Coincidentally, I saw two dance pieces last week, and maybe said it better in that review: “One of the tasks of the playwright (or, indeed, any kind of creative writer) is to reinvest language with its density, to give meaning and vitality to the words that we casually use and abuse every day. The knockabout usages of language often work subliminally, so language becomes a miasma of ghostly resonances that channel meaning below conscious thought. A lot of political speech, for example, relies on language being half-dead.”
Well said. Yeah, I don’t oppose at all “variousness in performance” (even faux British accents don’t bother me much). But I like the “dramatic thread” (or arc if you will) even more than I care for wordplay. Disingenuousness is another matter, but that’s harder to pinpoint. (Here in the US we’re told that “truth isn’t truth” if you can fathom that.)
Great review.
I saw half of this play here in Boston walking out as I rather have had nails hammered imto me then watch this painfully horribly written and acted play.
Waiting at a local resteraunt for my friends others that had attended the play arrived before them.

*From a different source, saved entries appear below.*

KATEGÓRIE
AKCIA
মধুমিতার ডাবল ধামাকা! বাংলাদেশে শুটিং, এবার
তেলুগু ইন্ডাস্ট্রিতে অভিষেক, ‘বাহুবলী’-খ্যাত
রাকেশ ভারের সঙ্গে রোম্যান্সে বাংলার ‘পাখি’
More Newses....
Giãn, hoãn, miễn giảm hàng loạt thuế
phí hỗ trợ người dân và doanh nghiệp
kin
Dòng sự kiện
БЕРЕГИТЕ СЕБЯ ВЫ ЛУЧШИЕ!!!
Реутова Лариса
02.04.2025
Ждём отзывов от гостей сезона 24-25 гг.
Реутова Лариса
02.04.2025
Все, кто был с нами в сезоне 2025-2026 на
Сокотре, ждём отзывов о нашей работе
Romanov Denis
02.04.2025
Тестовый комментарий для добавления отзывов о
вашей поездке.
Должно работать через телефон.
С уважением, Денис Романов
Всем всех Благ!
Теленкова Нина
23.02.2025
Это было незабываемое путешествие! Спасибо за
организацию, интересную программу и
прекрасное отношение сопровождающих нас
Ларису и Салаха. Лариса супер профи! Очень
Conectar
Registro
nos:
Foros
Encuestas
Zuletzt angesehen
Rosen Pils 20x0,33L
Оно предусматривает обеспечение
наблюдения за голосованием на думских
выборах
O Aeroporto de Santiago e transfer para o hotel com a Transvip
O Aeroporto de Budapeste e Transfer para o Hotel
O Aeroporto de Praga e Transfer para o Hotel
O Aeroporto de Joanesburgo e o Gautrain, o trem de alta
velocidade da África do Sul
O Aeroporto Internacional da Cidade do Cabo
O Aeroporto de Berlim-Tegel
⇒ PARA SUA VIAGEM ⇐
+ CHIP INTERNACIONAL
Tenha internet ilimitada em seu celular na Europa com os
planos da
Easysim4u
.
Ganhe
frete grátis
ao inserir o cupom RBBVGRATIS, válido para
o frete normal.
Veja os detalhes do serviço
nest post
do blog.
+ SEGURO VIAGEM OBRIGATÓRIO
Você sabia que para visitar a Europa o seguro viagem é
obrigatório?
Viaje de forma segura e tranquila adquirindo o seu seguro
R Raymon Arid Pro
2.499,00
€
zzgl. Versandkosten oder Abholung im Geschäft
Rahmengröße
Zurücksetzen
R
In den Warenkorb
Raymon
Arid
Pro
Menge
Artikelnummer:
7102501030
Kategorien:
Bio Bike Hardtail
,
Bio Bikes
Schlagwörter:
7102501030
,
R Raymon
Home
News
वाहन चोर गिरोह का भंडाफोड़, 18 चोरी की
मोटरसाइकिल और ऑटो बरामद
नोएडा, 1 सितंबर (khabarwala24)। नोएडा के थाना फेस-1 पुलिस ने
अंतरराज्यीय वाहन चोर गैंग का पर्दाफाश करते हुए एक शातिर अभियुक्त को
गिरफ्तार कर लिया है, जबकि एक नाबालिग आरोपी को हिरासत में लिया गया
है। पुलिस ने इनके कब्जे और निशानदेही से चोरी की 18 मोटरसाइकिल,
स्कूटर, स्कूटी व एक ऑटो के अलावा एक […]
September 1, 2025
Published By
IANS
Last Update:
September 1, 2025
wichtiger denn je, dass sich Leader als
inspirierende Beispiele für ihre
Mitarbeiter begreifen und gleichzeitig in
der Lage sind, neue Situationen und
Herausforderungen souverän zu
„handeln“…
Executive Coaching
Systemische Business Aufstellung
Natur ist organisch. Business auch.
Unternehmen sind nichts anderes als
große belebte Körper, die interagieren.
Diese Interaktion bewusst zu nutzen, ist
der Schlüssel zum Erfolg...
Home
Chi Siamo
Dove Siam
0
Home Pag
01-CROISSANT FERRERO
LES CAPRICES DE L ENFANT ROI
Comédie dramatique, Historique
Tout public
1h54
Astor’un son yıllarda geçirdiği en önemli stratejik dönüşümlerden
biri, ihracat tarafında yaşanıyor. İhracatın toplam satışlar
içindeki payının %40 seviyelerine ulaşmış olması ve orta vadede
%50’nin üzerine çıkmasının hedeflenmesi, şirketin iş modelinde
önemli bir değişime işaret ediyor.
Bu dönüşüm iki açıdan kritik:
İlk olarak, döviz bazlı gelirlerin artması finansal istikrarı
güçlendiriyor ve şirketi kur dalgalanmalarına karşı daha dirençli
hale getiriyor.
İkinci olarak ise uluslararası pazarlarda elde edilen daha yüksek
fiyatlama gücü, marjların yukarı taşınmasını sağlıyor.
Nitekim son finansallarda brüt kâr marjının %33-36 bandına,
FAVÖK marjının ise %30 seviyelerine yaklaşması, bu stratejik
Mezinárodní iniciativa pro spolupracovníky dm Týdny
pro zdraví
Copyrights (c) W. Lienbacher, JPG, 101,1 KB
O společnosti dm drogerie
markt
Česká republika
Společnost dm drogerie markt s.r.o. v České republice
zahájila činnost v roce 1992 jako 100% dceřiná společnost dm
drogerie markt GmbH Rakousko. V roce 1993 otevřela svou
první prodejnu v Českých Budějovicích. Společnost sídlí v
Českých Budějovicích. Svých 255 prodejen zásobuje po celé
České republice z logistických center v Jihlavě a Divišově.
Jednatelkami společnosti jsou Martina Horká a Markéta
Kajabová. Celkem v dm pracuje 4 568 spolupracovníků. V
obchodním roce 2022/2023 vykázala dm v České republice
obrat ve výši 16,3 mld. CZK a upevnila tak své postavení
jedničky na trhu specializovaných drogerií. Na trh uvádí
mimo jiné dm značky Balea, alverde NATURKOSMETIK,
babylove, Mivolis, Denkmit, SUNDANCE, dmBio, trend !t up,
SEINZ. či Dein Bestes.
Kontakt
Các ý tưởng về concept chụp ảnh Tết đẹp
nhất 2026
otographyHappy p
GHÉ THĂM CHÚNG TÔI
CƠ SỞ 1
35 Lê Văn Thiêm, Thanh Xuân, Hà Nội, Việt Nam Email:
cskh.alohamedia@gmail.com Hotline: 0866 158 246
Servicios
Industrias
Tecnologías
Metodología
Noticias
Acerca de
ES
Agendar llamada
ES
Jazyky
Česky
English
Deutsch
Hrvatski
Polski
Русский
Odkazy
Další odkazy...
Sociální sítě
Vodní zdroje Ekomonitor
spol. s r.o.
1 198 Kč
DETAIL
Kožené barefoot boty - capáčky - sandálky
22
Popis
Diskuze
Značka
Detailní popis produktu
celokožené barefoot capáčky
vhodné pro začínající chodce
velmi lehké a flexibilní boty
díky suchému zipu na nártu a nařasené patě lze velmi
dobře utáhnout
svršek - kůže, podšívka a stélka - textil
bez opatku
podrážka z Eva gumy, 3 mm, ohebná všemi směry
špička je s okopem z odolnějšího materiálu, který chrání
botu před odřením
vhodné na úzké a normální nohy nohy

All together 23 of us discussed this play at the bar with the consensus was 100% that we all wasted our time and money attending this horrendous play.
No I did not apply nails to my person, but that would have been less painful then attending the play.
This show is about to open at Steppenwolf. Thanks to this review I turned down tickets, and I’m glad to have this Bostonian confirmation that I’ve done the right thing.